A Message from Rabbi Neil Sandler

Pour Out Your Wrath: A Reflection on Ukraine, Borys Romanchenko and Vladimir Putin

By Rabbi Neil Sandler

The Passover seder meal has just concluded. Stomachs are full. We have enjoyed a delicious meal and, possibly the last two years notwithstanding, the company of loved ones and friends who have joined us around the table. It's time to sing some of our favorite Passover songs and bring the seder to its conclusion. First, we must welcome Elijah to our celebration. We open the door for this enigmatic figure and offer words found in the haggadah.

For the last number of years in our family sedarim, we have offered words attributed to a 16th century haggadah manuscript:

Pour out your love on the nations who have known you and on the kingdoms who call upon your name…May they live to see the Sukkah of peace spread over your chosen ones and to participate in the joy of all your nations.

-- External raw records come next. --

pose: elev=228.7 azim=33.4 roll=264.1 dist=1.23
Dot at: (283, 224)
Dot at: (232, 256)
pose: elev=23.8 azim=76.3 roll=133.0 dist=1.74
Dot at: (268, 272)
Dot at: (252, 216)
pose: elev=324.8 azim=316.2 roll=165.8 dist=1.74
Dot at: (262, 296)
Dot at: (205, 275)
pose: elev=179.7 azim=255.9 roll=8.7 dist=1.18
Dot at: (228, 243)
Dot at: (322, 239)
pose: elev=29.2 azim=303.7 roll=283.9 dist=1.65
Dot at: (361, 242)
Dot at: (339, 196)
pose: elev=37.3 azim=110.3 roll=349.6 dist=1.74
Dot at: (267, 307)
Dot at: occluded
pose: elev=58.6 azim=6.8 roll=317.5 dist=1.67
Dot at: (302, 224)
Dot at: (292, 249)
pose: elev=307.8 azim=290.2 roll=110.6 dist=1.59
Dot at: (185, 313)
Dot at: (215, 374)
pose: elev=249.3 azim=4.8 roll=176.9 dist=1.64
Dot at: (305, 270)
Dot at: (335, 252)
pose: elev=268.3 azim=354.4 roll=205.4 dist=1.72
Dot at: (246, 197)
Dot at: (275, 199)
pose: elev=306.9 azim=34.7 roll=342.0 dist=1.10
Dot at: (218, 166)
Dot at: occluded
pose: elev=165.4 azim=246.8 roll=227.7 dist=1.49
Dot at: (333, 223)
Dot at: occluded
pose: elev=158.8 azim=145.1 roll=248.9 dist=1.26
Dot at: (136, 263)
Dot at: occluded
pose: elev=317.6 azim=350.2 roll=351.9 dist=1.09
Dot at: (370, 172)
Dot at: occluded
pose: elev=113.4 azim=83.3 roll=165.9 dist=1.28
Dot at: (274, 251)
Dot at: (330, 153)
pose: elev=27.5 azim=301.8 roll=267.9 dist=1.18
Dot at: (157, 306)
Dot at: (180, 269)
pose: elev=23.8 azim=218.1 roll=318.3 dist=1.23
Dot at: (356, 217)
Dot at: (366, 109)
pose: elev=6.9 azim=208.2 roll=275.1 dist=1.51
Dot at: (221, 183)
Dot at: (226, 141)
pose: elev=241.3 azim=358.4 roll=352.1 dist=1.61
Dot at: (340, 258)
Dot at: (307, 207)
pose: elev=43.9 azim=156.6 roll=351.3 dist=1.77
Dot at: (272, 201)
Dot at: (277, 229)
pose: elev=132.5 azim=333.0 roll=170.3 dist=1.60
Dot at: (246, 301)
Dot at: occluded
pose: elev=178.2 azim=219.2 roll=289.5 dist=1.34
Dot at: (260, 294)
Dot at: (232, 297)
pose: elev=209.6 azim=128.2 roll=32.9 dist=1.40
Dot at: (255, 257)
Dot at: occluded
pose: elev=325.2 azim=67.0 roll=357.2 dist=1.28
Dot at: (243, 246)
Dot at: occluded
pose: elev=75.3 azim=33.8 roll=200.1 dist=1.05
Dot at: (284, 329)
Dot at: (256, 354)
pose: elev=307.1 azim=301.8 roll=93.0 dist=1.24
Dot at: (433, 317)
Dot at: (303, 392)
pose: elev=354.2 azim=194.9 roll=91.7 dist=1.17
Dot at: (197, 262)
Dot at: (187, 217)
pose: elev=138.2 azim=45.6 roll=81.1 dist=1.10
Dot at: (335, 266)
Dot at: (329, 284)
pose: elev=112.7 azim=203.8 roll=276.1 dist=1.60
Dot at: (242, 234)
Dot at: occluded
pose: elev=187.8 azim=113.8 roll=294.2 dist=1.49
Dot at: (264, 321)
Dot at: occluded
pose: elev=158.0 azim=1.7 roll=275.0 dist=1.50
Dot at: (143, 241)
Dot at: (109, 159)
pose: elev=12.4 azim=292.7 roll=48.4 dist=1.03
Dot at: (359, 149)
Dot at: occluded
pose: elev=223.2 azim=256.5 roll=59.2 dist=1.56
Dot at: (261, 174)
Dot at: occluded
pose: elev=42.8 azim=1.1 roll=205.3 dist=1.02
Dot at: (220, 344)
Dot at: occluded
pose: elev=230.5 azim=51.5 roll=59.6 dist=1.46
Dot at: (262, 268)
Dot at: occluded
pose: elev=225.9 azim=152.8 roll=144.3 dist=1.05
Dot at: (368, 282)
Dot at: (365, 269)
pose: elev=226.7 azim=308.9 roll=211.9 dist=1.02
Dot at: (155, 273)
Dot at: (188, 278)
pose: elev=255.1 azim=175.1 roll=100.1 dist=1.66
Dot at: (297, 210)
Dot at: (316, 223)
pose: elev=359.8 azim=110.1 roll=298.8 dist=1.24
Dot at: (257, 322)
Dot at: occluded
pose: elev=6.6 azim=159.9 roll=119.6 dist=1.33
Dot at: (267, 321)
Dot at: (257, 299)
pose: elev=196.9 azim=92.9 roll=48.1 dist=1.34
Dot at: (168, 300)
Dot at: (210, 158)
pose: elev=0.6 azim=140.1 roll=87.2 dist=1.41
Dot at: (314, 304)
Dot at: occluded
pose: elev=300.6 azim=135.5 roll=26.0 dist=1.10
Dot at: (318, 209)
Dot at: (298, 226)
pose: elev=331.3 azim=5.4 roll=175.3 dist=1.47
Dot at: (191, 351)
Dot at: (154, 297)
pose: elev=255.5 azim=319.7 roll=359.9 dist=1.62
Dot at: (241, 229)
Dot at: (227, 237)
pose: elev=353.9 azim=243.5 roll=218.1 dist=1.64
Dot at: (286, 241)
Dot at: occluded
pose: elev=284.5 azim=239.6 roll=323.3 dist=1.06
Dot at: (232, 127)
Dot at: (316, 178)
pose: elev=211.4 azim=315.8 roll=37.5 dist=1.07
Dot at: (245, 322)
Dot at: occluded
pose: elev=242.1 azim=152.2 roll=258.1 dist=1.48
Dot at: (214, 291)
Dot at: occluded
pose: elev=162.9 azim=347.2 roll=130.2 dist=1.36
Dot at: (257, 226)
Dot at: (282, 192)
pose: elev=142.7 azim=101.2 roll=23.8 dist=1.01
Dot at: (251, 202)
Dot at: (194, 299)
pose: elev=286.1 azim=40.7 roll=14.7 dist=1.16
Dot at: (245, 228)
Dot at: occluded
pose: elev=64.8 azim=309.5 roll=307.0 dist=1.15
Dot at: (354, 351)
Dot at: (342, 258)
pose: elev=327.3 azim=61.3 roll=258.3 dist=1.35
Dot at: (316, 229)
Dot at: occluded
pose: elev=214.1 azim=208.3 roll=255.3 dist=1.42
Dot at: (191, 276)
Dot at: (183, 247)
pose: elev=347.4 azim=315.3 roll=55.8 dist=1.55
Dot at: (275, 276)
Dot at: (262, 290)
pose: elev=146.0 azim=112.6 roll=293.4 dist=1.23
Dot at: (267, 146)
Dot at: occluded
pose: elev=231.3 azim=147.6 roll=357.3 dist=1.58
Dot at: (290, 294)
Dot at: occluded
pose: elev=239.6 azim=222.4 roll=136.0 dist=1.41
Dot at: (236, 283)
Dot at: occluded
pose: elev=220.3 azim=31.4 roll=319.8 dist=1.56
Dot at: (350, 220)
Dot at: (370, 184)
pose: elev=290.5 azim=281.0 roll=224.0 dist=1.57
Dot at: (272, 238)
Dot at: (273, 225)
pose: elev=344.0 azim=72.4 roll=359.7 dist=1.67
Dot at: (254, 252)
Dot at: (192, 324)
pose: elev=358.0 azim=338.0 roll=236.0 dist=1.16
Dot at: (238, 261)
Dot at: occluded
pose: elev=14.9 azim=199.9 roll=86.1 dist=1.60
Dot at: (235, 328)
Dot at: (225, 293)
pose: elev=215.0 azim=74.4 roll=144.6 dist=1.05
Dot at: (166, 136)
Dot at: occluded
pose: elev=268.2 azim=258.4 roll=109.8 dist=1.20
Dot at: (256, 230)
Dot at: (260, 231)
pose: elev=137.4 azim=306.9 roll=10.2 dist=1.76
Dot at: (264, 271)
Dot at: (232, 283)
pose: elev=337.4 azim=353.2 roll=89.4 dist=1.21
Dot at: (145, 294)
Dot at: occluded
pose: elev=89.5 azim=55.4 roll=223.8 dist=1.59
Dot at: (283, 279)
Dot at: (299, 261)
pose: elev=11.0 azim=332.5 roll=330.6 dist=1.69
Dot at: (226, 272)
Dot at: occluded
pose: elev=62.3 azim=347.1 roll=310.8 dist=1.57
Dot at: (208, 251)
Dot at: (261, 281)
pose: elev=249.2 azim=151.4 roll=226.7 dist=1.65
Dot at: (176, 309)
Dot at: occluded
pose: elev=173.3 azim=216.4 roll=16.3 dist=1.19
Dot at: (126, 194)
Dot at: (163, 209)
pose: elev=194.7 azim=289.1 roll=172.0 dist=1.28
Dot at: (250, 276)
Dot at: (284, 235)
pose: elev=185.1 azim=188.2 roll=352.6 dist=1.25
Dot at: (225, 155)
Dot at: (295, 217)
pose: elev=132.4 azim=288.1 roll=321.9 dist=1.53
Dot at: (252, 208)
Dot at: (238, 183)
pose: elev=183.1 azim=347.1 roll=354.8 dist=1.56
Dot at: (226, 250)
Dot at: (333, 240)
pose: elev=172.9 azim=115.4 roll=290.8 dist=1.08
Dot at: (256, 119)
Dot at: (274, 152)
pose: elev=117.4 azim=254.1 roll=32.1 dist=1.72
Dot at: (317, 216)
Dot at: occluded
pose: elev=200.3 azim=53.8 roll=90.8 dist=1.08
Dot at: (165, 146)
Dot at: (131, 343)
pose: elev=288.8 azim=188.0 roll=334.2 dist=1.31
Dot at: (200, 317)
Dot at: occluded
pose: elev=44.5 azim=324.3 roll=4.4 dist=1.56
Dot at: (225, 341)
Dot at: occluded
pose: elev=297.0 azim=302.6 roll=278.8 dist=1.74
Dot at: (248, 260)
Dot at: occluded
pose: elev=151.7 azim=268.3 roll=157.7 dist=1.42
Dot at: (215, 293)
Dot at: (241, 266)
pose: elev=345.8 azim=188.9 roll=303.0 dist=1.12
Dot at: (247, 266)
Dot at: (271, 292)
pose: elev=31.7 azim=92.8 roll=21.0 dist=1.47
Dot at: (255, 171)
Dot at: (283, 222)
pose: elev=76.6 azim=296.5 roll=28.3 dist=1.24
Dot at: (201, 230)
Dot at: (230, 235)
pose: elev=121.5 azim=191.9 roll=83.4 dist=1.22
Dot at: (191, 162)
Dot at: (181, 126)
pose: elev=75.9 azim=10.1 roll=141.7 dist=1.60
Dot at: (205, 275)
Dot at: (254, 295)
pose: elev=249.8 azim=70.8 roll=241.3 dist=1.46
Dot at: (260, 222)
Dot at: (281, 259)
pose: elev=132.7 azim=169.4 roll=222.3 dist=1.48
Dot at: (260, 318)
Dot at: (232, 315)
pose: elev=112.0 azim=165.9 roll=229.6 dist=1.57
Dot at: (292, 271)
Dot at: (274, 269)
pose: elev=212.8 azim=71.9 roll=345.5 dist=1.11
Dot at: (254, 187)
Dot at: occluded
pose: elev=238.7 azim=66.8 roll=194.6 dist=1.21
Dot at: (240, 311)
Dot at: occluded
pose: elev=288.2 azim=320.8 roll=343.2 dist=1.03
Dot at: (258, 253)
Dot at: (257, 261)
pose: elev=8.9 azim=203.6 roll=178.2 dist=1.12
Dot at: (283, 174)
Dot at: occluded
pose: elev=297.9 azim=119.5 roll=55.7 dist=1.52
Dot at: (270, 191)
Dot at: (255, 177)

These words are infused with an inclusive, caring spirit that blends well with the sentiments we feel and share following our seder meal. They just seem to fit…but they are not the words that appear in most haggadot at this point in the seder. Instead, we read:

Pour out your fury on the nations that do not know you…Pursue them in wrath and destroy them from under the heavens of Adonai.

I do not like to utter these sentiments. They feel contrary to what my guests and I are feeling at the seder as we near its conclusion. But right now, as I write these words, they sadly and unfortunately resonate for me.

Like you, I think a lot about what is happening in Ukraine today.

In a place where the words "horrific," "tragic" and "unspeakable" have been regularly used to describe death and destruction for the past month, it seems difficult to imagine that any single instance of brutal murder might gain special notice. However, word of the death of Borys Romanchenko in a recent Kharkiv bombing caught my attention as well as the attention of many others both inside and outside the Jewish community. Mr. Romanchenko, age 96, was a Holocaust survivor. He persevered through imprisonment in four concentration camps, including Buchenwald. For several years, Mr. Romanchenko had served on a memorial committee for Buchenwald, a site where the 77th anniversary of its liberation is to be commemorated in less than a month. "Survived Hitler, murdered by Putin," tweeted Ukraine's Foreign Minister, Dmytro Kuleba.

"Survived Hitler, murdered by Putin."

While Vladimir Putin did not directly murder Borys Romanchenko, he is directly responsible for his death. Putin is directly responsible for every Ukrainian who has died in recent weeks and, sadly, will die in future days. He is directly responsible for the deaths of his own soldiers who have died at the hands of Ukrainians who have valiantly defended their land.

Vladimir Putin is not a "nation." Experts can debate the culpability, perhaps indirect, of the Russian people or a segment of it.

But this year, the words "Pour out your wrath…" will resonate in a way they have seldom resonated for me. While I am not certain we will offer them at our seder, we will use their presence in the Haggadah to spark discussion of this moment.

May Elijah, who we welcome to our homes with whatever words we choose to offer, soon arrive to portend the better time and world we seek.

And may the memory of Borys Romanchenko along with other innocent Ukrainians who have perished in recent weeks, be for a blessing that encourages all of us to work toward realizing that better world.